Previous: §1715.03(e) | Next: §1715.04(a)

1715.04    Information for Parties Filing Letter of Protest

Third parties who object to the registration of a mark in a pending application must never contact an examining attorney directly, either by telephone or in writing. Instead, they may submit a written request to the USPTO entitled “LETTER OF PROTEST.” The Office recommends that letters of protest be filed electronically via the Trademark Electronic Application System (“TEAS”). See TMEP §1715.04(a). A separate letter of protest, including relevant evidence, must be submitted for each application being protested. Each letter of protest must include the name and address of the protestor so that a response may be sent.

If the letter of protest is accepted, only evidence relevant to examination of the mark, or the registration numbers or pending application serial numbers raised as potential cites, are forwarded to the examining attorney. Therefore, the letter of protest should include only a simple statement of the proposed legal grounds for refusing registration or making a requirement, with succinct, factual, objective evidence to support the refusal or requirement, and should not include arguments. If the evidence is not included, the letter of protest will be denied.

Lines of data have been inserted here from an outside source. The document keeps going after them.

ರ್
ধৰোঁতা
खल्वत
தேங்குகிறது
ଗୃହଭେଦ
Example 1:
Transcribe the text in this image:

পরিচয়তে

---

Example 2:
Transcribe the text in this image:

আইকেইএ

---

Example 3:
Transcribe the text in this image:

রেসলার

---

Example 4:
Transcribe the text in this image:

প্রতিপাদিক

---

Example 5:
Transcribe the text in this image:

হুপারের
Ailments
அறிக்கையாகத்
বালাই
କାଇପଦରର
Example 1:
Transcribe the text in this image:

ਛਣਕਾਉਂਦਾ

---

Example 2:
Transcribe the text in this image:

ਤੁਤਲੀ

Note that a letter of protest should not include information or evidence concerning prior use, actual confusion, or fraudulent activity. These are not appropriate grounds for refusing registration during ex parte examination and must be addressed in an inter partes proceeding before the Trademark Trial and Appeal Board or a civil court. See TMEP §1715.01 for appropriate and inappropriate subjects to be raised in letter of protest.

The type of evidence relevant to the examination of the mark depends upon the nature of the objection raised. For example, if an objection is filed on the basis that a mark, or portion of a mark, is descriptive or generic, the protestor must submit factual, objective evidence, such as descriptive or generic use by others or excerpts from the dictionary showing the meaning of the mark. Merely submitting a list of web sites is not sufficient, and a letter of protest that only includes such a list will be denied. If third-party registrations are offered to show that the mark or a portion of the mark is descriptive, generic, or so commonly used that the public will look to other elements to distinguish the source of the goods or services, a mere list of the registrations or copy of a search report is not proper evidence of such registrations. Rather, copies of the registrations or the electronic equivalent thereof (i.e., printouts or electronic copies of the registrations taken from the electronic database of the USPTO) must be submitted. See TMEP §1207.01(d)(iii).

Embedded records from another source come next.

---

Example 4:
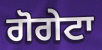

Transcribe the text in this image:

ਗੋਗੇਟਾ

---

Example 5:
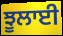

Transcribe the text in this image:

ਝੂਲਾਈ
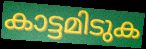
കാട്ടമിടുക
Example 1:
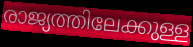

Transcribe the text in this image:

രാജ്യത്തിലേക്കുള്ള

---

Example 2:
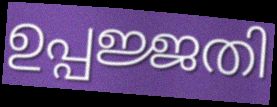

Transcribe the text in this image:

ഉപ്പജ്ജതി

Generally, if an objection is based on a likelihood of confusion with existing federally registered marks or prior pending applications, and the goods and/or services are identical, third parties need only submit the relevant registration or application serial number(s). However, if there are multiple registration or application serial numbers that the protestor wants to be brought to the attention of the examining attorney, it is recommended that a chart listing the registration or serial numbers, the marks, and the goods and/or services be included. Such a chart must be provided on plain paper (not letterhead) or a PDF file with a plain background. To maintain the integrity of the ex parte examination process, the chart must not identify the protestor or its representatives or contain any arguments or persuasive language. If the goods and/or services are not identical, evidence of the relatedness of the goods and/or services must be included. Such evidence may include advertisements showing that the relevant goods/services are advertised together or sold by the same manufacturer or copies of registrations showing that such goods/services emanate from the same source. Note that a list of registration numbers, a chart containing the registration numbers and identified goods/services, or a copy of a search report is not proper evidence to show the relatedness of the goods or services in the registrations. Rather, copies of the registrations or the electronic equivalent thereof (i.e., printouts or electronic copies of the registrations taken from the electronic database of the USPTO) must be submitted. See TMEP §1207.01(d)(iii).

A separate itemized index must accompany any submission of evidence exceeding 75 pages or the letter of protest may not be considered. Moreover, the Office encourages the use of an index in all letters of protests that contain multiple forms of evidence as its aids in the consideration of the details of all the evidence provided by the protestor. The index must be provided on plain paper (not letterhead), or a PDF file with a plain background, and contain a concise factual description of each category or form of evidence included. To maintain the integrity of the ex parte examination process, the index must not identify the protestor or its representatives or contain any arguments or persuasive language.